Third International Conference on Spoken Language Processing (ICSLP 94)
This paper describes three methods of language identification, all of which are based on HMMs(Hidden Markov Models). Here, we focused mainly on language identification for English and Japanese. In the first method,a fully-structured(ergodic) HMM was trained for each language using text-independent speech samples from 10 native speakers. The likelihood for each language is calculated for the input speech using this HMM. In the second method, a universal ergodic HMM is trained using all the language data and with it, the most likely state sequence is computed for each language. The state sequence derived is processed and is used in the construction of trigram models for each language. The trigram model was used for modeling the phonotactics for each language. For the third method, a set of phonemic/syllabic HMMs are trained: 60 phonemic HMMs for English and 113 syllabic HMMs for Japanese. With this system, the most likely sequence of phonemes/syllables of each language and its likelihood are determined for the speech input.

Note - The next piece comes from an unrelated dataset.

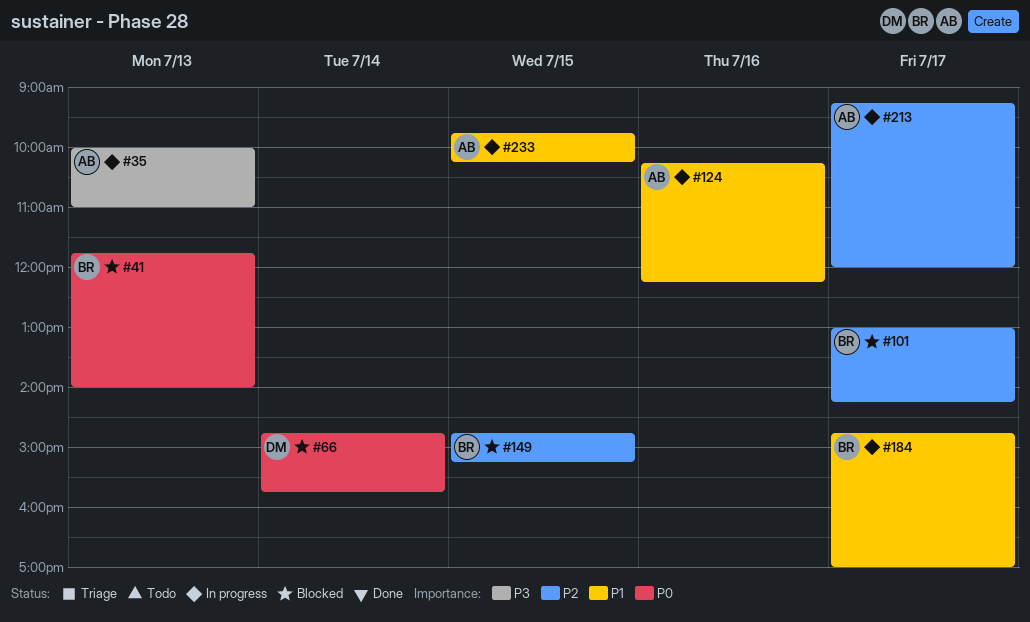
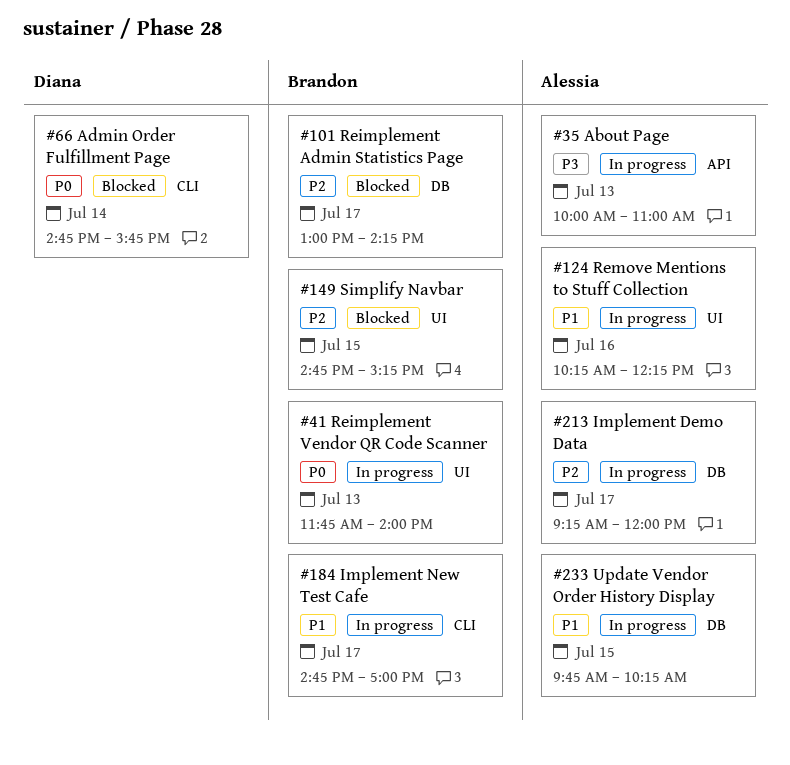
#41, status: Blocked -> In progress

Separate test data were provided. For these test data, the identification for the first method was 96.5% on English-Japanese identification. The second method gave a performance of 85.6%, while for the third method, it was 93.9%. Language identification tests were also performed on a 4-language(English, Japanese, Chinese and Indonesian) database. Combining the first and second methods gave a best performance of 98.4% for utterances lasting 10 seconds.
Bibliographic reference. Reyes, Allan A. / Seino, Takashi / Nakagawa, Seiichi (1994): "Three language identification methods based on HMMs", In ICSLP-1994, 1895-1898.